## WORK TASK
Start to finish, reproduce the records below with nothing missing.

[Records from a data collection]
_ _ _ _ _ _ _
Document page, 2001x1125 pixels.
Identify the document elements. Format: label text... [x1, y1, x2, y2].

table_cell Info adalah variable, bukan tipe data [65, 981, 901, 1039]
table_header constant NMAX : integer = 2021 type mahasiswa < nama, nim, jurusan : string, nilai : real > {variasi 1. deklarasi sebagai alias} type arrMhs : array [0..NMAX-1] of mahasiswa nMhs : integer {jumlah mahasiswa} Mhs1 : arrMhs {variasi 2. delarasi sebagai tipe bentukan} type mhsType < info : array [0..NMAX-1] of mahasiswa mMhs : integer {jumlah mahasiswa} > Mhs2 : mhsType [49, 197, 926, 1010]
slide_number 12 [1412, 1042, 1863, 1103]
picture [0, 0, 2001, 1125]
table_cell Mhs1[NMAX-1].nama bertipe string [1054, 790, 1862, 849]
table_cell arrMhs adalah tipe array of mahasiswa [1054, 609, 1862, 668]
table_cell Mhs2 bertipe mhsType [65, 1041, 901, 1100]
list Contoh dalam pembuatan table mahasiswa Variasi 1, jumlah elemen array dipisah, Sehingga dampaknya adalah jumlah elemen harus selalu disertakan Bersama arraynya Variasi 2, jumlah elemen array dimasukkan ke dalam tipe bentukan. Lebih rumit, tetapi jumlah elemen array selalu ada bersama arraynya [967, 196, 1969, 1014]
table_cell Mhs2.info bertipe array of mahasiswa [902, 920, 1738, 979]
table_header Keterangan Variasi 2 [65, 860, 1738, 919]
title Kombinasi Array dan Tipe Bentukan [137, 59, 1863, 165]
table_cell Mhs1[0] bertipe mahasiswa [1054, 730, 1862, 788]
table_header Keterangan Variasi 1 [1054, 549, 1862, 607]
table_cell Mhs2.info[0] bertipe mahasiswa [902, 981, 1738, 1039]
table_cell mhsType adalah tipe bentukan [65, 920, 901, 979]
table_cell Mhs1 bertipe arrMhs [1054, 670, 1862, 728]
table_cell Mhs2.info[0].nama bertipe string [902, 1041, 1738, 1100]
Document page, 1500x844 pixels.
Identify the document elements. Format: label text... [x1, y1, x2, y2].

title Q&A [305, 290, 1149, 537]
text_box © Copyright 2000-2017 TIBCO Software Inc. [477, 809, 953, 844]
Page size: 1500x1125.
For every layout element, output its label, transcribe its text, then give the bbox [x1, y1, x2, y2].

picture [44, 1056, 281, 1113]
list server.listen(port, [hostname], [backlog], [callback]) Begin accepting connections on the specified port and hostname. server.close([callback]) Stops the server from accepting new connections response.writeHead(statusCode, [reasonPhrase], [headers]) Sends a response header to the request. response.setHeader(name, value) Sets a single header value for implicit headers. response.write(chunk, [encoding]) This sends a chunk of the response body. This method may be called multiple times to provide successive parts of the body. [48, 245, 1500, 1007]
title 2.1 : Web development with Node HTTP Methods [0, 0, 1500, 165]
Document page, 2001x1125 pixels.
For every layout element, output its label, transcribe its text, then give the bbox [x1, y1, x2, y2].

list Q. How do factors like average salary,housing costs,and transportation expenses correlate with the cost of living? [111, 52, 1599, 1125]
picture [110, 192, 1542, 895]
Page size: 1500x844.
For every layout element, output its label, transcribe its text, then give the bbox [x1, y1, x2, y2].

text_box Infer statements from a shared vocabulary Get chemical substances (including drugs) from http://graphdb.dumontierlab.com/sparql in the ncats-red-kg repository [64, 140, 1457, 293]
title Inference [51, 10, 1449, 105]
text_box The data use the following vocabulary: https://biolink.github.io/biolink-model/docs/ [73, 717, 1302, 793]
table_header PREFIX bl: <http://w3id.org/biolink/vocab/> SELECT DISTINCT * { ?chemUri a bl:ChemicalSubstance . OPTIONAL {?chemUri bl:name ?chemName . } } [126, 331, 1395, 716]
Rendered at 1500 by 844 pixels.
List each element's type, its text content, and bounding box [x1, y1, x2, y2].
_ _ _ _ _ _ _
## OUTPUT OF THE TASK
Document page, 2001x1125 pixels.
Identify the document elements. Format: label text... [x1, y1, x2, y2].

table_cell Info adalah variable, bukan tipe data [65, 981, 901, 1039]
table_header constant NMAX : integer = 2021 type mahasiswa < nama, nim, jurusan : string, nilai : real > {variasi 1. deklarasi sebagai alias} type arrMhs : array [0..NMAX-1] of mahasiswa nMhs : integer {jumlah mahasiswa} Mhs1 : arrMhs {variasi 2. delarasi sebagai tipe bentukan} type mhsType < info : array [0..NMAX-1] of mahasiswa mMhs : integer {jumlah mahasiswa} > Mhs2 : mhsType [49, 197, 926, 1010]
slide_number 12 [1412, 1042, 1863, 1103]
picture [0, 0, 2001, 1125]
table_cell Mhs1[NMAX-1].nama bertipe string [1054, 790, 1862, 849]
table_cell arrMhs adalah tipe array of mahasiswa [1054, 609, 1862, 668]
table_cell Mhs2 bertipe mhsType [65, 1041, 901, 1100]
list Contoh dalam pembuatan table mahasiswa Variasi 1, jumlah elemen array dipisah, Sehingga dampaknya adalah jumlah elemen harus selalu disertakan Bersama arraynya Variasi 2, jumlah elemen array dimasukkan ke dalam tipe bentukan. Lebih rumit, tetapi jumlah elemen array selalu ada bersama arraynya [967, 196, 1969, 1014]
table_cell Mhs2.info bertipe array of mahasiswa [902, 920, 1738, 979]
table_header Keterangan Variasi 2 [65, 860, 1738, 919]
title Kombinasi Array dan Tipe Bentukan [137, 59, 1863, 165]
table_cell Mhs1[0] bertipe mahasiswa [1054, 730, 1862, 788]
table_header Keterangan Variasi 1 [1054, 549, 1862, 607]
table_cell Mhs2.info[0] bertipe mahasiswa [902, 981, 1738, 1039]
table_cell mhsType adalah tipe bentukan [65, 920, 901, 979]
table_cell Mhs1 bertipe arrMhs [1054, 670, 1862, 728]
table_cell Mhs2.info[0].nama bertipe string [902, 1041, 1738, 1100]
Document page, 1500x844 pixels.
Identify the document elements. Format: label text... [x1, y1, x2, y2].

title Q&A [305, 290, 1149, 537]
text_box © Copyright 2000-2017 TIBCO Software Inc. [477, 809, 953, 844]
Page size: 1500x1125.
For every layout element, output its label, transcribe its text, then give the bbox [x1, y1, x2, y2].

picture [44, 1056, 281, 1113]
list server.listen(port, [hostname], [backlog], [callback]) Begin accepting connections on the specified port and hostname. server.close([callback]) Stops the server from accepting new connections response.writeHead(statusCode, [reasonPhrase], [headers]) Sends a response header to the request. response.setHeader(name, value) Sets a single header value for implicit headers. response.write(chunk, [encoding]) This sends a chunk of the response body. This method may be called multiple times to provide successive parts of the body. [48, 245, 1500, 1007]
title 2.1 : Web development with Node HTTP Methods [0, 0, 1500, 165]
Document page, 2001x1125 pixels.
For every layout element, output its label, transcribe its text, then give the bbox [x1, y1, x2, y2].

list Q. How do factors like average salary,housing costs,and transportation expenses correlate with the cost of living? [111, 52, 1599, 1125]
picture [110, 192, 1542, 895]
Page size: 1500x844.
For every layout element, output its label, transcribe its text, then give the bbox [x1, y1, x2, y2].

text_box Infer statements from a shared vocabulary Get chemical substances (including drugs) from http://graphdb.dumontierlab.com/sparql in the ncats-red-kg repository [64, 140, 1457, 293]
title Inference [51, 10, 1449, 105]
text_box The data use the following vocabulary: https://biolink.github.io/biolink-model/docs/ [73, 717, 1302, 793]
table_header PREFIX bl: <http://w3id.org/biolink/vocab/> SELECT DISTINCT * { ?chemUri a bl:ChemicalSubstance . OPTIONAL {?chemUri bl:name ?chemName . } } [126, 331, 1395, 716]
Rendered at 1500 by 844 pixels.
List each element's type, its text content, and bounding box [x1, y1, x2, y2].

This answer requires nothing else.